Well actually, I think having it as an option would be ideal :) but I couldn't immediately see a way to do this neatly across all commands while retaining the approach we have using positional arguments for inputs (cli.inputcubes
).
I think it would be great to have lazy or not lazy on a both per command and per input file basis. Having it configurable would mean being able to specify the behaviour within the suite, which would be neat.
improver <commandA> <input-file1> <input-file2> --no-lazy ...
...you could always set cli.inputcubes for those CLIs as a new type of object defined in improver/improver/cli/init.py and pass the no_lazy_load option?

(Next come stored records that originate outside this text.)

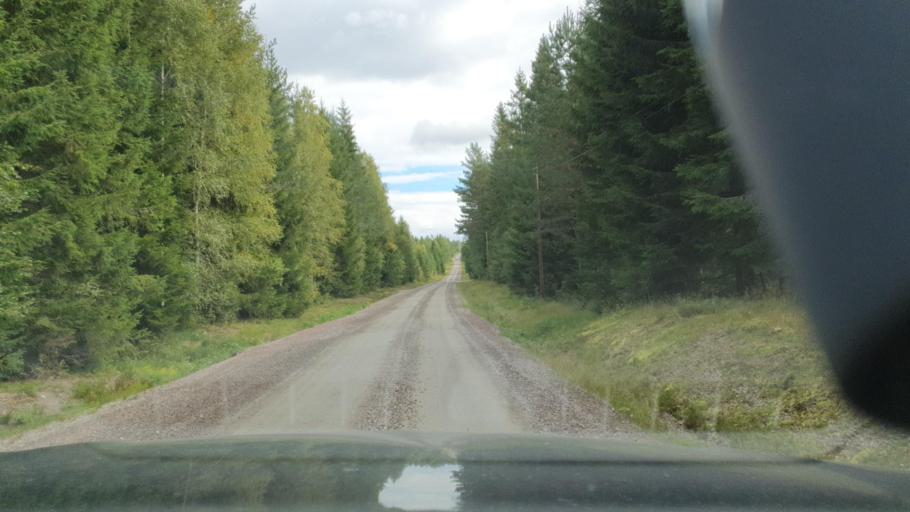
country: SE
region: Vaermland
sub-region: Hagfors Kommun
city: Ekshaerad
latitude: 60.2093
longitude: 13.5815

If you mean defining a new type (for example improver.cli.inputcube_nolazy
), then having the CLI for the weighted-blending
and regrid
use this new nolazy type then that sounds reasonable except that this nolazy behaviour would be fixed for those commands (irrespective to whether it needs the workaround or not). Also, there are at at least two interfaces right now effected by this performance degradation. That is the regrid
and weighted-blending
, perhaps there are more effected to be uncovered. In which case, choosing lazy or not lazy via the suite (i.e. on a per command basis at least) would be highly desirable.
Hmmm. Tell you what, I'll put together my "nasty" solution as a PR, then we can discuss the pros/cons and perhaps better alternatives via clize or otherwise:
improver <commandA> --no-lazy <input-file1> <input-file2> ...
Thanks @BelligerG
Hmmm. Tell you what, I'll put together my "nasty" solution as a PR, then we can discuss the pros/cons and perhaps better alternatives via clize or otherwise:
Sounds good, it was just a quick alternative :-)

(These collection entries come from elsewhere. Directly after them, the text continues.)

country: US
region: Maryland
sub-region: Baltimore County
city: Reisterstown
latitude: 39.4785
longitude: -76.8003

The issue with regrid is two-fold:
The first and most significant is that we are currently calling AdjustLandSeaPoints.correct_where_input_true
, once for land and once for ocean, for EACH x-y slice of the input cube ("multi-realization data"). This then unnecessarily re-evaluates an unstructured nearest neighbour problem via calls to scipy.interpolate.griddata for each of these slices. Nearest neighbour calculations need only be calculated once for land and once for ocean...

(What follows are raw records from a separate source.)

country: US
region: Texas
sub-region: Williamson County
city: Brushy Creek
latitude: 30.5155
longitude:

The second 'issue' is then where dask rears its head, which is that we create these x-y slices as well as create various copies. Due to the change in chunking rules for NetCDF in recent iris, we are then hit (as with the weighted blending) with an unnecessary read from disk bottleneck.
Based on some quick changes locally: caching the nearest neighbour regridder by utilising ckdtree and also realising the data on load, I can confirm we can go from ~2m40s to <15s
Currently the nightly suite run demonstrates issues with some commands involving mask handling.
ppdev suite output:
Note the difference in run-time between the two.